The reply should consist of one number, the count of lines below in which the word "Plot" appears.

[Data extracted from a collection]
* * * * * * *

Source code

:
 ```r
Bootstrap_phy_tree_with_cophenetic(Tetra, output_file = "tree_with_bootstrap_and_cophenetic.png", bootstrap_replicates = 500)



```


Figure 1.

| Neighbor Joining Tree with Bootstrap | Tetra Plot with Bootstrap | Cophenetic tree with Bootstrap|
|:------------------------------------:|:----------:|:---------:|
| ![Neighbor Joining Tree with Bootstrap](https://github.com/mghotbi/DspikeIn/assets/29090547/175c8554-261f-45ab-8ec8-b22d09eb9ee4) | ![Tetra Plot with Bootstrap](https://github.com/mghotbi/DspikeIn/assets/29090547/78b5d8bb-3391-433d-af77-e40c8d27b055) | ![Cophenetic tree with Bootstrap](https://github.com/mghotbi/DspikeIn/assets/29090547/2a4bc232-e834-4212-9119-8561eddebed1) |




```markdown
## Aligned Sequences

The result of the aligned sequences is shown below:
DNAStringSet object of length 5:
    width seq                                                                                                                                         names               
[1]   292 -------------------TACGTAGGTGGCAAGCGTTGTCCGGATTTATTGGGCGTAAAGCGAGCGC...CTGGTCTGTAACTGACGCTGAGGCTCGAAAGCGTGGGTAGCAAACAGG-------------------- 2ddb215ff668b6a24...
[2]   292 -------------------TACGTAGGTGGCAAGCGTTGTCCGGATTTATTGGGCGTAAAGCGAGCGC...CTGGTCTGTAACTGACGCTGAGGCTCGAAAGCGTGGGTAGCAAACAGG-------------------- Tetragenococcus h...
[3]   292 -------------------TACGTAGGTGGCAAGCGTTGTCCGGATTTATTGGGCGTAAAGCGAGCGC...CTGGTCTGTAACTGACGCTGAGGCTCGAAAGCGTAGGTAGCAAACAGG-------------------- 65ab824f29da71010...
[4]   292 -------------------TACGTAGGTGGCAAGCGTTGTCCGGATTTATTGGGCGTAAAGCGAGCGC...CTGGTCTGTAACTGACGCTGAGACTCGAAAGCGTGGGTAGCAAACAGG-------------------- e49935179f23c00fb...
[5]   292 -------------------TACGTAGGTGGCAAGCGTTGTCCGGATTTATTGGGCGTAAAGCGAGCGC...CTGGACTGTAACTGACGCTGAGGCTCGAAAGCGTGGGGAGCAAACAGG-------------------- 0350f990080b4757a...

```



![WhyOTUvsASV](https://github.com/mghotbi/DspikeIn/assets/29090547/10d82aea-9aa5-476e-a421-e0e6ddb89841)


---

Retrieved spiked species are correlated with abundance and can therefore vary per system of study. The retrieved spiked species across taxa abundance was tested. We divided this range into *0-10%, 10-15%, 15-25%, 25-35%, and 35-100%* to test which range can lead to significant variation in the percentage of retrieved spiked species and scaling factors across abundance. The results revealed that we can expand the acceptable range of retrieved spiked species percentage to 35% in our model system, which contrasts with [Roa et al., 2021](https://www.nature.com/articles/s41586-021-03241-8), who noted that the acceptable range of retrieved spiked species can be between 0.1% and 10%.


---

* * * * * * *

> Completed exercise: 2